I love Kim Dickens and Carrie Coon. Ben Affleck plays vapid very well. Rosamund Pike does exactly what she’s supposed to do, and hey, great accent! But I was warned beforehand how funny this is, and sure, I can see it’s supposed to be funny and I guess satirical but the only moment that got an out-loud laugh from me was when Amy shook out the blood from her hair after slitting her ex-lover’s throat. Seductive cuts and fades in that scene, too. Otherwise, I grinned a couple of times and checked my watch a lot.
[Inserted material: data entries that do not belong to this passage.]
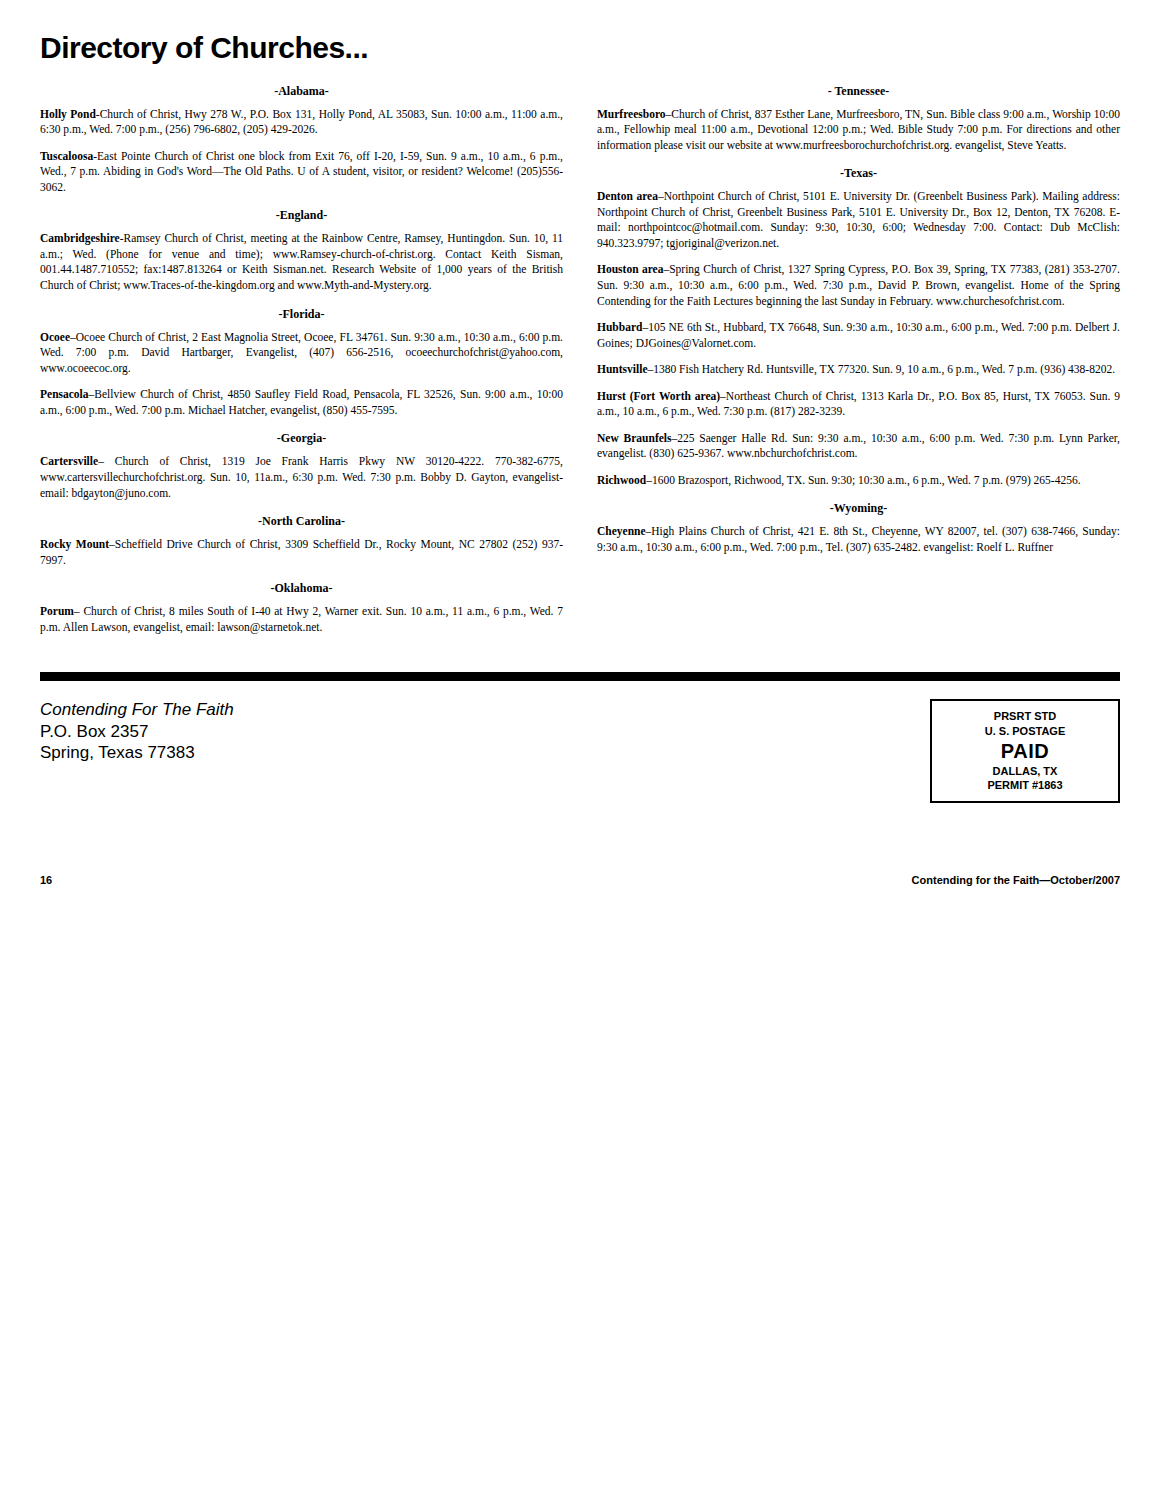Directory of Churches...
-Alabama-
Holly Pond-Church of Christ, Hwy 278 W., P.O. Box 131, Holly Pond, AL 35083, Sun. 10:00 a.m., 11:00 a.m., 6:30 p.m., Wed. 7:00 p.m., (256) 796-6802, (205) 429-2026.
Tuscaloosa-East Pointe Church of Christ one block from Exit 76, off I-20, I-59, Sun. 9 a.m., 10 a.m., 6 p.m., Wed., 7 p.m. Abiding in God's Word—The Old Paths. U of A student, visitor, or resident? Welcome! (205)556-3062.
-England-
Cambridgeshire-Ramsey Church of Christ, meeting at the Rainbow Centre, Ramsey, Huntingdon. Sun. 10, 11 a.m.; Wed. (Phone for venue and time); www.Ramsey-church-of-christ.org. Contact Keith Sisman, 001.44.1487.710552; fax:1487.813264 or Keith Sisman.net. Research Website of 1,000 years of the British Church of Christ; www.Traces-of-the-kingdom.org and www.Myth-and-Mystery.org.
-Florida-
Ocoee–Ocoee Church of Christ, 2 East Magnolia Street, Ocoee, FL 34761. Sun. 9:30 a.m., 10:30 a.m., 6:00 p.m. Wed. 7:00 p.m. David Hartbarger, Evangelist, (407) 656-2516, ocoeechurchofchrist@yahoo.com, www.ocoeecoc.org.
Pensacola–Bellview Church of Christ, 4850 Saufley Field Road, Pensacola, FL 32526, Sun. 9:00 a.m., 10:00 a.m., 6:00 p.m., Wed. 7:00 p.m. Michael Hatcher, evangelist, (850) 455-7595.
-Georgia-
Cartersville– Church of Christ, 1319 Joe Frank Harris Pkwy NW 30120-4222. 770-382-6775, www.cartersvillechurchofchrist.org. Sun. 10, 11a.m., 6:30 p.m. Wed. 7:30 p.m. Bobby D. Gayton, evangelist- email: bdgayton@juno.com.
-North Carolina-
Rocky Mount–Scheffield Drive Church of Christ, 3309 Scheffield Dr., Rocky Mount, NC 27802 (252) 937-7997.
-Oklahoma-
Porum– Church of Christ, 8 miles South of I-40 at Hwy 2, Warner exit. Sun. 10 a.m., 11 a.m., 6 p.m., Wed. 7 p.m. Allen Lawson, evangelist, email: lawson@starnetok.net.
- Tennessee-
Murfreesboro–Church of Christ, 837 Esther Lane, Murfreesboro, TN, Sun. Bible class 9:00 a.m., Worship 10:00 a.m., Fellowhip meal 11:00 a.m., Devotional 12:00 p.m.; Wed. Bible Study 7:00 p.m. For directions and other information please visit our website at www.murfreesborochurchofchrist.org. evangelist, Steve Yeatts.
-Texas-
Denton area–Northpoint Church of Christ, 5101 E. University Dr. (Greenbelt Business Park). Mailing address: Northpoint Church of Christ, Greenbelt Business Park, 5101 E. University Dr., Box 12, Denton, TX 76208. E-mail: northpointcoc@hotmail.com. Sunday: 9:30, 10:30, 6:00; Wednesday 7:00. Contact: Dub McClish: 940.323.9797; tgjoriginal@verizon.net.
Houston area–Spring Church of Christ, 1327 Spring Cypress, P.O. Box 39, Spring, TX 77383, (281) 353-2707. Sun. 9:30 a.m., 10:30 a.m., 6:00 p.m., Wed. 7:30 p.m., David P. Brown, evangelist. Home of the Spring Contending for the Faith Lectures beginning the last Sunday in February. www.churchesofchrist.com.
Hubbard–105 NE 6th St., Hubbard, TX 76648, Sun. 9:30 a.m., 10:30 a.m., 6:00 p.m., Wed. 7:00 p.m. Delbert J. Goines; DJGoines@Valornet.com.
Huntsville–1380 Fish Hatchery Rd. Huntsville, TX 77320. Sun. 9, 10 a.m., 6 p.m., Wed. 7 p.m. (936) 438-8202.
Hurst (Fort Worth area)–Northeast Church of Christ, 1313 Karla Dr., P.O. Box 85, Hurst, TX 76053. Sun. 9 a.m., 10 a.m., 6 p.m., Wed. 7:30 p.m. (817) 282-3239.
New Braunfels–225 Saenger Halle Rd. Sun: 9:30 a.m., 10:30 a.m., 6:00 p.m. Wed. 7:30 p.m. Lynn Parker, evangelist. (830) 625-9367. www.nbchurchofchrist.com.
Richwood–1600 Brazosport, Richwood, TX. Sun. 9:30; 10:30 a.m., 6 p.m., Wed. 7 p.m. (979) 265-4256.
-Wyoming-
Cheyenne–High Plains Church of Christ, 421 E. 8th St., Cheyenne, WY 82007, tel. (307) 638-7466, Sunday: 9:30 a.m., 10:30 a.m., 6:00 p.m., Wed. 7:00 p.m., Tel. (307) 635-2482. evangelist: Roelf L. Ruffner
Contending For The Faith
P.O. Box 2357
Spring, Texas 77383
PRSRT STD
U. S. POSTAGE
PAID
DALLAS, TX
PERMIT #1863
16
Contending for the Faith—October/2007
I have never gotten the sense that Fincher’s movies have any real moral core, as they seem to vacillate between empty sentiment and minimalist but glossy satire. He can’t seem to decide whether he wants to remake L’argent or Mr Smith Goes to Washington. But i think his movies don’t speak to me because they’re coming from a particular unexamined class privilege that, even if not repellent, still exhausts me. Rich people making fun of other rich people. How fucking gauche.
The Duke of Burgundy
This is as much about dom/sub relationships as Whiplash is about jazz, but once you get beyond that, you might enjoy the satire, if that’s what it is. I really have no idea what it is, other than a mostly boring and conservative reversal.
Silly. So very silly.
PS: And what was that almost-an-homage to Mothlight? No clue.
PSS: This should have been scored by Danny Elfman.
Other bad movies to avoid:
The Maze Runner
The Atticus Institute
The Quiet Ones
Halfway through 2015 is not too late, is it?
I’ve seen exactly one of these–Birdman–and it does indeed suck. Emma Stone yelling at Michael Keaton about his disparaging of Twitter probably my the low-point of my movie-watching year.
Look forward to reading your thoughts on better films…
Thanks! I think I’ll finish a longer review first — of El Tercero, which will be on my Film Favs 2014.